Around 6,000 people have been infected with the SARS-like virus in China and 132 have died.

Sixty-eight further cases have been identified in more than a dozen other countries, including Germany, Japan and Vietnam where cases of human-to-human transmission outside of China have been confirmed.

“Although the numbers outside China are still relatively small, they hold the potential for a much larger outbreak,” WHO chief Tedros Adhanom Ghebreyesus said.

Asked about countries evacuating their citizens from China, Tedros said the decision was up to them but “they have to prepare themselves if there is an import of cases”.

Tedros, who visited China this week and held talks with President Xi Jinping, said earlier that he was calling an emergency meeting of international experts on Thursday.

Tedros said most people who contract the virus exhibit “milder symptoms” but about one in five have severe illness, including pneumonia and respiratory failure.

The WHO’s Emergency Committee met for two days last week but stopped short of calling an international health emergency, saying that more information was needed about the virus.

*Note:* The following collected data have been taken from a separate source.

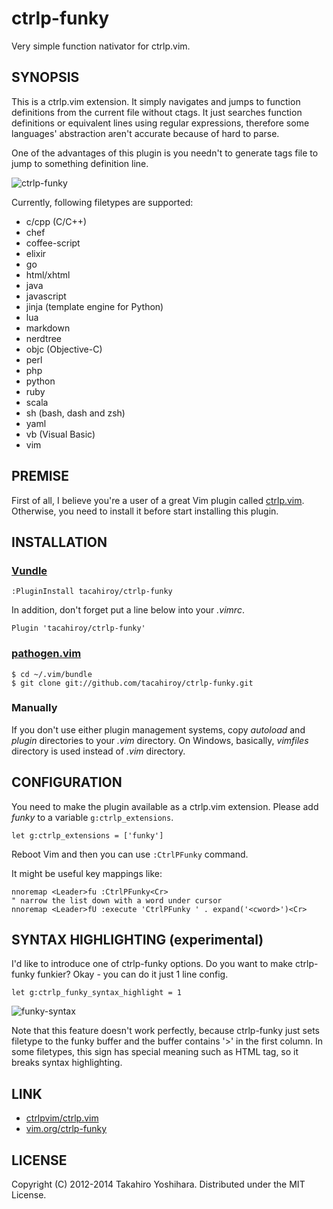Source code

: ctrlp-funky
============
Very simple function nativator for ctrlp.vim.

SYNOPSIS
----------
This is a ctrlp.vim extension. It simply navigates and jumps to function definitions from the current file without ctags. It just searches function definitions or equivalent lines using regular expressions, therefore some languages' abstraction aren't accurate because of hard to parse.

One of the advantages of this plugin is you needn't to generate tags file to jump to something definition line.

![ctrlp-funky][1]

Currently, following filetypes are supported:
* c/cpp (C/C++)
* chef
* coffee-script
* elixir
* go
* html/xhtml
* java
* javascript
* jinja (template engine for Python)
* lua
* markdown
* nerdtree
* objc (Objective-C)
* perl
* php
* python
* ruby
* scala
* sh (bash, dash and zsh)
* yaml
* vb (Visual Basic)
* vim


PREMISE
----------
First of all, I believe you're a user of a great Vim plugin called [ctrlp.vim](https://github.com/ctrlpvim/ctrlp.vim).
Otherwise, you need to install it before start installing this plugin.


INSTALLATION
----------
### [Vundle](https://github.com/gmarik/vundle.git)

    :PluginInstall tacahiroy/ctrlp-funky

In addition, don't forget put a line below into your _.vimrc_.

    Plugin 'tacahiroy/ctrlp-funky'

### [pathogen.vim](https://github.com/tpope/vim-pathogen)

    $ cd ~/.vim/bundle
    $ git clone git://github.com/tacahiroy/ctrlp-funky.git

### Manually
If you don't use either plugin management systems, copy _autoload_ and _plugin_ directories to your _.vim_ directory.
On Windows, basically, _vimfiles_ directory is used instead of _.vim_ directory.


CONFIGURATION
--------------
You need to make the plugin available as a ctrlp.vim extension. Please add *funky* to a variable `g:ctrlp_extensions`.

    let g:ctrlp_extensions = ['funky']

Reboot Vim and then you can use `:CtrlPFunky` command.

It might be useful key mappings like:

    nnoremap <Leader>fu :CtrlPFunky<Cr>
    " narrow the list down with a word under cursor
    nnoremap <Leader>fU :execute 'CtrlPFunky ' . expand('<cword>')<Cr>


SYNTAX HIGHLIGHTING (experimental)
-------
I'd like to introduce one of ctrlp-funky options.
Do you want to make ctrlp-funky funkier? Okay - you can do it just 1 line config.
```vim
let g:ctrlp_funky_syntax_highlight = 1
```
![funky-syntax][2]

Note that this feature doesn't work perfectly, because ctrlp-funky just sets
filetype to the funky buffer and the buffer contains '>' in the first column.
In some filetypes, this sign has special meaning such as HTML tag, so it breaks
syntax highlighting.


LINK
-------

* [ctrlpvim/ctrlp.vim](https://github.com/ctrlpvim/ctrlp.vim)
* [vim.org/ctrlp-funky](http://www.vim.org/scripts/script.php?script_id=4592)


LICENSE
-------

Copyright (C) 2012-2014 Takahiro Yoshihara. Distributed under the MIT License.

[1]: http://i.imgur.com/yO4PWAF.png
[2]: http://i.imgur.com/CnKui5H.png

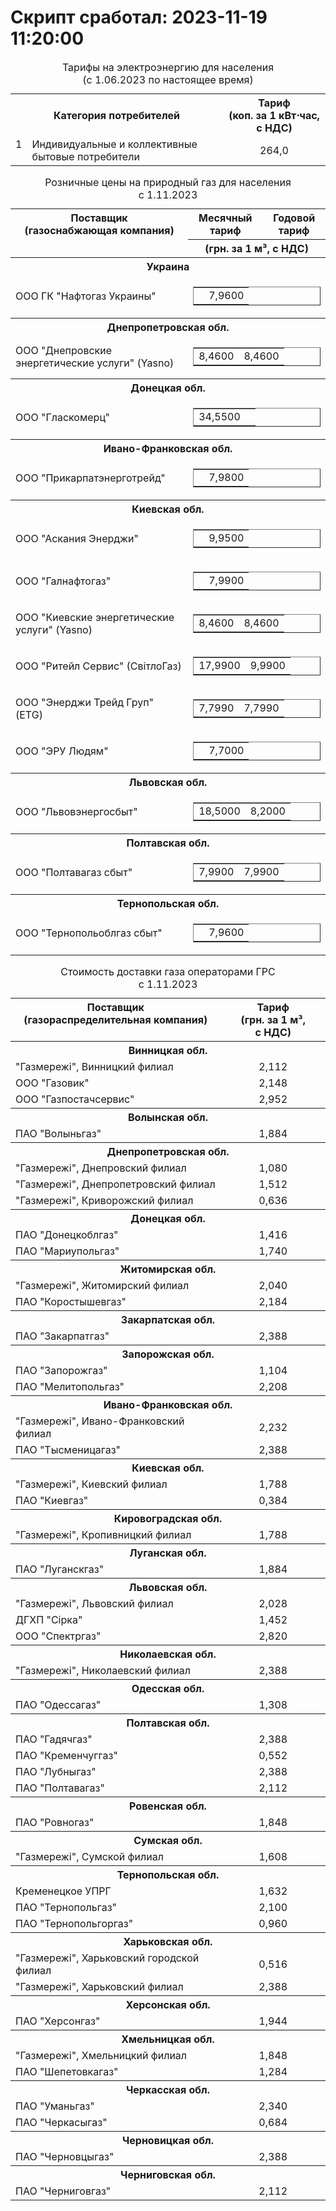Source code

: # Скрипт сработал: 2023-11-19 11:20:00

<link rel="stylesheet" type="text/css" href="styles.css">

<table border="0" cellpadding="3" cellspacing="0" class="grid">
 <caption>
  Тарифы на электроэнергию для населения
  <br/>
  <span class="normal">
   (с 1.06.2023 по настоящее время)
  </span>
 </caption>
 <tr>
  <th align="center" colspan="2">
   Категория потребителей
  </th>
  <th align="center">
   Тариф
   <br/>
   <span class="normal">
    (коп. за 1 кВт⋅час, с НДС)
   </span>
  </th>
 </tr>
 <tr>
  <td align="right" valign="top">
   1
  </td>
  <td>
   Индивидуальные и коллективные бытовые потребители
  </td>
  <td align="center">
   264,0
  </td>
 </tr>
</table>
<table border="0" cellpadding="3" cellspacing="0" class="grid">
 <caption>
  Розничные цены на природный газ для населения
  <br/>
  <span class="">
   с 1.11.2023
  </span>
 </caption>
 <tr>
  <th align="center" rowspan="2" valign="top">
   Поставщик
   <br/>
   <span class="normal sans grey">
    (газоснабжающая компания)
   </span>
   <th align="center" class="sort2-table" colspan="1" valign="top">
    <a class="sorthref arrow-down" href="tariff/gas/?sort=trfValue1,down" onclick="return loadProcSort('tariff-table1','tariff/gas/table1.php','/tariff/gas/','date=2023-11-01','trfValue1,down','')" title="сортировать">
    </a>
    Месячный тариф
   </th>
   <th align="center" class="sort2-table" valign="top">
    <a class="sorthref arrow-down" href="tariff/gas/?sort=trfValue2,down" onclick="return loadProcSort('tariff-table1','tariff/gas/table1.php','/tariff/gas/','date=2023-11-01','trfValue2,down','')" title="сортировать">
    </a>
    Годовой тариф
   </th>
  </th>
 </tr>
 <tr>
  <th colspan="2">
   <span class="normal smaller">
    (грн. за 1 м³, с НДС)
   </span>
  </th>
 </tr>
 <tr>
  <th class="region normal" colspan="3">
   Украина
   <br/>
  </th>
 </tr>
 <tr>
  <td>
   ООО ГК "Нафтогаз Украины"
  </td>
  <td align="center" colspan="2">
   <table border="1" cellpadding="0" cellspacing="0" width="100%">
    <tr>
     <td align="center" style="border:none">
      <br/>
     </td>
     <td align="center" class="black" style="border:none">
      7,9600
      <br/>
     </td>
    </tr>
   </table>
  </td>
 </tr>
 <tr>
  <th class="region normal" colspan="3">
   Днепропетровская обл.
   <br/>
  </th>
 </tr>
 <tr>
  <td>
   ООО "Днепровские энергетические услуги" (Yasno)
  </td>
  <td align="center" colspan="2">
   <table border="1" cellpadding="0" cellspacing="0" width="100%">
    <tr>
     <td align="center" style="border:none">
      8,4600
      <br/>
     </td>
     <td align="center" class="black" style="border:none">
      8,4600
      <br/>
     </td>
    </tr>
   </table>
  </td>
 </tr>
 <tr>
  <th class="region normal" colspan="3">
   Донецкая обл.
   <br/>
  </th>
 </tr>
 <tr>
  <td>
   ООО "Гласкомерц"
  </td>
  <td align="center" colspan="2">
   <table border="1" cellpadding="0" cellspacing="0" width="100%">
    <tr>
     <td align="center" style="border:none">
      34,5500
      <br/>
     </td>
     <td align="center" class="black" style="border:none">
      <br/>
     </td>
    </tr>
   </table>
  </td>
 </tr>
 <tr>
  <th class="region normal" colspan="3">
   Ивано-Франковская обл.
   <br/>
  </th>
 </tr>
 <tr>
  <td>
   ООО "Прикарпатэнерготрейд"
  </td>
  <td align="center" colspan="2">
   <table border="1" cellpadding="0" cellspacing="0" width="100%">
    <tr>
     <td align="center" style="border:none">
      <br/>
     </td>
     <td align="center" class="black" style="border:none">
      7,9800
      <br/>
     </td>
    </tr>
   </table>
  </td>
 </tr>
 <tr>
  <th class="region normal" colspan="3">
   Киевская обл.
   <br/>
  </th>
 </tr>
 <tr>
  <td>
   ООО "Аскания Энерджи"
  </td>
  <td align="center" colspan="2">
   <table border="1" cellpadding="0" cellspacing="0" width="100%">
    <tr>
     <td align="center" style="border:none">
      <br/>
     </td>
     <td align="center" class="black" style="border:none">
      9,9500
      <br/>
     </td>
    </tr>
   </table>
  </td>
 </tr>
 <tr>
  <td>
   ООО "Галнафтогаз"
  </td>
  <td align="center" colspan="2">
   <table border="1" cellpadding="0" cellspacing="0" width="100%">
    <tr>
     <td align="center" style="border:none">
      <br/>
     </td>
     <td align="center" class="black" style="border:none">
      7,9900
      <br/>
     </td>
    </tr>
   </table>
  </td>
 </tr>
 <tr>
  <td>
   ООО "Киевские энергетические услуги" (Yasno)
  </td>
  <td align="center" colspan="2">
   <table border="1" cellpadding="0" cellspacing="0" width="100%">
    <tr>
     <td align="center" style="border:none">
      8,4600
      <br/>
     </td>
     <td align="center" class="black" style="border:none">
      8,4600
      <br/>
     </td>
    </tr>
   </table>
  </td>
 </tr>
 <tr>
  <td>
   ООО "Ритейл Сервис" (СвітлоГаз)
  </td>
  <td align="center" colspan="2">
   <table border="1" cellpadding="0" cellspacing="0" width="100%">
    <tr>
     <td align="center" style="border:none">
      17,9900
      <br/>
     </td>
     <td align="center" class="black" style="border:none">
      9,9900
      <br/>
     </td>
    </tr>
   </table>
  </td>
 </tr>
 <tr>
  <td>
   ООО "Энерджи Трейд Груп" (ETG)
  </td>
  <td align="center" colspan="2">
   <table border="1" cellpadding="0" cellspacing="0" width="100%">
    <tr>
     <td align="center" style="border:none">
      7,7990
      <br/>
     </td>
     <td align="center" class="black" style="border:none">
      7,7990
      <br/>
     </td>
    </tr>
   </table>
  </td>
 </tr>
 <tr>
  <td>
   ООО "ЭРУ Людям"
  </td>
  <td align="center" colspan="2">
   <table border="1" cellpadding="0" cellspacing="0" width="100%">
    <tr>
     <td align="center" style="border:none">
      <br/>
     </td>
     <td align="center" class="black" style="border:none">
      7,7000
      <br/>
     </td>
    </tr>
   </table>
  </td>
 </tr>
 <tr>
  <th class="region normal" colspan="3">
   Львовская обл.
   <br/>
  </th>
 </tr>
 <tr>
  <td>
   ООО "Львовэнергосбыт"
  </td>
  <td align="center" colspan="2">
   <table border="1" cellpadding="0" cellspacing="0" width="100%">
    <tr>
     <td align="center" style="border:none">
      18,5000
      <br/>
     </td>
     <td align="center" class="black" style="border:none">
      8,2000
      <br/>
     </td>
    </tr>
   </table>
  </td>
 </tr>
 <tr>
  <th class="region normal" colspan="3">
   Полтавская обл.
   <br/>
  </th>
 </tr>
 <tr>
  <td>
   ООО "Полтавагаз сбыт"
  </td>
  <td align="center" colspan="2">
   <table border="1" cellpadding="0" cellspacing="0" width="100%">
    <tr>
     <td align="center" style="border:none">
      7,9900
      <br/>
     </td>
     <td align="center" class="black" style="border:none">
      7,9900
      <br/>
     </td>
    </tr>
   </table>
  </td>
 </tr>
 <tr>
  <th class="region normal" colspan="3">
   Тернопольская обл.
   <br/>
  </th>
 </tr>
 <tr>
  <td>
   ООО "Тернопольоблгаз сбыт"
  </td>
  <td align="center" colspan="2">
   <table border="1" cellpadding="0" cellspacing="0" width="100%">
    <tr>
     <td align="center" style="border:none">
      <br/>
     </td>
     <td align="center" class="black" style="border:none">
      7,9600
      <br/>
     </td>
    </tr>
   </table>
  </td>
 </tr>
</table>
<table border="0" cellpadding="3" cellspacing="0" class="grid">
 <caption>
  Стоимость доставки газа операторами ГРС
  <br/>
  <span class="">
   с 1.11.2023
  </span>
 </caption>
 <tr>
  <th align="center" valign="top">
   Поставщик
   <br/>
   <span class="normal sans grey">
    (газораспределительная компания)
   </span>
   <th align="center" class="sort2-table" valign="top">
    <a class="sorthref arrow-down" href="tariff/gas/?sort=trfValue1,down" onclick="return loadProcSort('tariff-table2','tariff/gas/table2.php','/tariff/gas/','date=2023-11-01','trfValue1,down','')" title="сортировать">
    </a>
    Тариф
    <br/>
    <span class="normal smaller">
     (грн. за 1 м³, с НДС)
    </span>
   </th>
  </th>
 </tr>
 <tr>
  <th class="region normal" colspan="2">
   Винницкая обл.
   <br/>
  </th>
 </tr>
 <tr>
  <td>
   "Газмережі", Винницкий филиал
  </td>
  <td align="center">
   2,112
  </td>
 </tr>
 <tr>
  <td>
   ООО "Газовик"
  </td>
  <td align="center">
   2,148
  </td>
 </tr>
 <tr>
  <td>
   ООО "Газпостачсервис"
  </td>
  <td align="center">
   2,952
  </td>
 </tr>
 <tr>
  <th class="region normal" colspan="2">
   Волынская обл.
   <br/>
  </th>
 </tr>
 <tr>
  <td>
   ПАО "Волыньгаз"
  </td>
  <td align="center">
   1,884
  </td>
 </tr>
 <tr>
  <th class="region normal" colspan="2">
   Днепропетровская обл.
   <br/>
  </th>
 </tr>
 <tr>
  <td>
   "Газмережі", Днепровский филиал
  </td>
  <td align="center">
   1,080
  </td>
 </tr>
 <tr>
  <td>
   "Газмережі", Днепропетровский филиал
  </td>
  <td align="center">
   1,512
  </td>
 </tr>
 <tr>
  <td>
   "Газмережі", Криворожский филиал
  </td>
  <td align="center">
   0,636
  </td>
 </tr>
 <tr>
  <th class="region normal" colspan="2">
   Донецкая обл.
   <br/>
  </th>
 </tr>
 <tr>
  <td>
   ПАО "Донецкоблгаз"
  </td>
  <td align="center">
   1,416
  </td>
 </tr>
 <tr>
  <td>
   ПАО "Мариупольгаз"
  </td>
  <td align="center">
   1,740
  </td>
 </tr>
 <tr>
  <th class="region normal" colspan="2">
   Житомирская обл.
   <br/>
  </th>
 </tr>
 <tr>
  <td>
   "Газмережі", Житомирский филиал
  </td>
  <td align="center">
   2,040
  </td>
 </tr>
 <tr>
  <td>
   ПАО "Коростышевгаз"
  </td>
  <td align="center">
   2,184
  </td>
 </tr>
 <tr>
  <th class="region normal" colspan="2">
   Закарпатская обл.
   <br/>
  </th>
 </tr>
 <tr>
  <td>
   ПАО "Закарпатгаз"
  </td>
  <td align="center">
   2,388
  </td>
 </tr>
 <tr>
  <th class="region normal" colspan="2">
   Запорожская обл.
   <br/>
  </th>
 </tr>
 <tr>
  <td>
   ПАО "Запорожгаз"
  </td>
  <td align="center">
   1,104
  </td>
 </tr>
 <tr>
  <td>
   ПАО "Мелитопольгаз"
  </td>
  <td align="center">
   2,208
  </td>
 </tr>
 <tr>
  <th class="region normal" colspan="2">
   Ивано-Франковская обл.
   <br/>
  </th>
 </tr>
 <tr>
  <td>
   "Газмережі", Ивано-Франковский филиал
  </td>
  <td align="center">
   2,232
  </td>
 </tr>
 <tr>
  <td>
   ПАО "Тысменицагаз"
  </td>
  <td align="center">
   2,388
  </td>
 </tr>
 <tr>
  <th class="region normal" colspan="2">
   Киевская обл.
   <br/>
  </th>
 </tr>
 <tr>
  <td>
   "Газмережі", Киевский филиал
  </td>
  <td align="center">
   1,788
  </td>
 </tr>
 <tr>
  <td>
   ПАО "Киевгаз"
  </td>
  <td align="center">
   0,384
  </td>
 </tr>
 <tr>
  <th class="region normal" colspan="2">
   Кировоградская обл.
   <br/>
  </th>
 </tr>
 <tr>
  <td>
   "Газмережі", Кропивницкий филиал
  </td>
  <td align="center">
   1,788
  </td>
 </tr>
 <tr>
  <th class="region normal" colspan="2">
   Луганская обл.
   <br/>
  </th>
 </tr>
 <tr>
  <td>
   ПАО "Луганскгаз"
  </td>
  <td align="center">
   1,884
  </td>
 </tr>
 <tr>
  <th class="region normal" colspan="2">
   Львовская обл.
   <br/>
  </th>
 </tr>
 <tr>
  <td>
   "Газмережі", Львовский филиал
  </td>
  <td align="center">
   2,028
  </td>
 </tr>
 <tr>
  <td>
   ДГХП "Сірка"
  </td>
  <td align="center">
   1,452
  </td>
 </tr>
 <tr>
  <td>
   ООО "Спектргаз"
  </td>
  <td align="center">
   2,820
  </td>
 </tr>
 <tr>
  <th class="region normal" colspan="2">
   Николаевская обл.
   <br/>
  </th>
 </tr>
 <tr>
  <td>
   "Газмережі", Николаевский филиал
  </td>
  <td align="center">
   2,388
  </td>
 </tr>
 <tr>
  <th class="region normal" colspan="2">
   Одесская обл.
   <br/>
  </th>
 </tr>
 <tr>
  <td>
   ПАО "Одессагаз"
  </td>
  <td align="center">
   1,308
  </td>
 </tr>
 <tr>
  <th class="region normal" colspan="2">
   Полтавская обл.
   <br/>
  </th>
 </tr>
 <tr>
  <td>
   ПАО "Гадячгаз"
  </td>
  <td align="center">
   2,388
  </td>
 </tr>
 <tr>
  <td>
   ПАО "Кременчуггаз"
  </td>
  <td align="center">
   0,552
  </td>
 </tr>
 <tr>
  <td>
   ПАО "Лубныгаз"
  </td>
  <td align="center">
   2,388
  </td>
 </tr>
 <tr>
  <td>
   ПАО "Полтавагаз"
  </td>
  <td align="center">
   2,112
  </td>
 </tr>
 <tr>
  <th class="region normal" colspan="2">
   Ровенская обл.
   <br/>
  </th>
 </tr>
 <tr>
  <td>
   ПАО "Ровногаз"
  </td>
  <td align="center">
   1,848
  </td>
 </tr>
 <tr>
  <th class="region normal" colspan="2">
   Сумская обл.
   <br/>
  </th>
 </tr>
 <tr>
  <td>
   "Газмережі", Сумской филиал
  </td>
  <td align="center">
   1,608
  </td>
 </tr>
 <tr>
  <th class="region normal" colspan="2">
   Тернопольская обл.
   <br/>
  </th>
 </tr>
 <tr>
  <td>
   Кременецкое УПРГ
  </td>
  <td align="center">
   1,632
  </td>
 </tr>
 <tr>
  <td>
   ПАО "Тернопольгаз"
  </td>
  <td align="center">
   2,100
  </td>
 </tr>
 <tr>
  <td>
   ПАО "Тернопольгоргаз"
  </td>
  <td align="center">
   0,960
  </td>
 </tr>
 <tr>
  <th class="region normal" colspan="2">
   Харьковская обл.
   <br/>
  </th>
 </tr>
 <tr>
  <td>
   "Газмережі", Харьковский городской филиал
  </td>
  <td align="center">
   0,516
  </td>
 </tr>
 <tr>
  <td>
   "Газмережі", Харьковский филиал
  </td>
  <td align="center">
   2,388
  </td>
 </tr>
 <tr>
  <th class="region normal" colspan="2">
   Херсонская обл.
   <br/>
  </th>
 </tr>
 <tr>
  <td>
   ПАО "Херсонгаз"
  </td>
  <td align="center">
   1,944
  </td>
 </tr>
 <tr>
  <th class="region normal" colspan="2">
   Хмельницкая обл.
   <br/>
  </th>
 </tr>
 <tr>
  <td>
   "Газмережі", Хмельницкий филиал
  </td>
  <td align="center">
   1,848
  </td>
 </tr>
 <tr>
  <td>
   ПАО "Шепетовкагаз"
  </td>
  <td align="center">
   1,284
  </td>
 </tr>
 <tr>
  <th class="region normal" colspan="2">
   Черкасская обл.
   <br/>
  </th>
 </tr>
 <tr>
  <td>
   ПАО "Уманьгаз"
  </td>
  <td align="center">
   2,340
  </td>
 </tr>
 <tr>
  <td>
   ПАО "Черкасыгаз"
  </td>
  <td align="center">
   0,684
  </td>
 </tr>
 <tr>
  <th class="region normal" colspan="2">
   Черновицкая обл.
   <br/>
  </th>
 </tr>
 <tr>
  <td>
   ПАО "Черновцыгаз"
  </td>
  <td align="center">
   2,388
  </td>
 </tr>
 <tr>
  <th class="region normal" colspan="2">
   Черниговская обл.
   <br/>
  </th>
 </tr>
 <tr>
  <td>
   ПАО "Черниговгаз"
  </td>
  <td align="center">
   2,112
  </td>
 </tr>
</table>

The designation has only been used five times before by the Geneva-based UN health agency, including for Ebola and swine flu.

“The world is pulling together to end the outbreak, building on lessons learned from past outbreaks,” Tedros said.

“China needs the world’s solidarity and support,” he said, adding that he had held “frank talks” with Xi.

Tedros also said the WHO “deeply regrets” a mistake in three of its reports last week in which it referred to the global risk of the outbreak as “moderate” instead of “high”.

The virus bears similarity to SARS (Severe Acute Respiratory Syndrome), which also originated in China and killed more than 770 people worldwide in 2002 and 2003.